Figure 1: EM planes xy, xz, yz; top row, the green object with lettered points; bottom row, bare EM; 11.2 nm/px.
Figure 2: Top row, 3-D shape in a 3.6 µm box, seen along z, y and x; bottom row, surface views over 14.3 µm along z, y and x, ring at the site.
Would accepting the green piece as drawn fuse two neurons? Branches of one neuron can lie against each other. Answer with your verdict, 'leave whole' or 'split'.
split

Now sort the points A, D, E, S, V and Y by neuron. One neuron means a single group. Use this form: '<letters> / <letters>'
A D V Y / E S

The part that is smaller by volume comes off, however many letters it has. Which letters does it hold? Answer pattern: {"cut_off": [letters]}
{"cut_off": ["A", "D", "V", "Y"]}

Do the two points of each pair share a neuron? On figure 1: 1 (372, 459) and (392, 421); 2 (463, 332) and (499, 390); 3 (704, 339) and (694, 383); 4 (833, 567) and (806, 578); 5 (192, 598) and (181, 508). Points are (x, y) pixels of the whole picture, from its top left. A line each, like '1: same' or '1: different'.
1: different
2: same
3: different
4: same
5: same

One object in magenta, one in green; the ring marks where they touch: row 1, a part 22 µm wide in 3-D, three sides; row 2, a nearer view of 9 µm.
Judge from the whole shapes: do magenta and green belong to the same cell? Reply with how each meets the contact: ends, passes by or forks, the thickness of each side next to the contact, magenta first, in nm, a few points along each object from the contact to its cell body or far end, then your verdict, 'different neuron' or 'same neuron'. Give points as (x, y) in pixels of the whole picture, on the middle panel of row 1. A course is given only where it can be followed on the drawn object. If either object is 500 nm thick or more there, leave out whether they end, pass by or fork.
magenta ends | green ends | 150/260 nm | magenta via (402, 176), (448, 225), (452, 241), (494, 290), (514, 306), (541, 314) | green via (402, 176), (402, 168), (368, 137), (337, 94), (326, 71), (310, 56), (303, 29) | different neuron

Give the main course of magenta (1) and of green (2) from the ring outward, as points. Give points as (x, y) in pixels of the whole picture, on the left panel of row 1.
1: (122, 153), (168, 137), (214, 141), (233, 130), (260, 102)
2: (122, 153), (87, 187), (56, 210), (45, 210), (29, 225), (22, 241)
--------
* **Directions for this task**: Lines from the beginning of the data above through the line containing "Figure 2: Top" are to be returned exactly, and no others.

* **Output for this exercise**:
Figure 1: EM planes xy, xz, yz; top row, the green object with lettered points; bottom row, bare EM; 11.2 nm/px.
Figure 2: Top row, 3-D shape in a 3.6 µm box, seen along z, y and x; bottom row, surface views over 14.3 µm along z, y and x, ring at the site.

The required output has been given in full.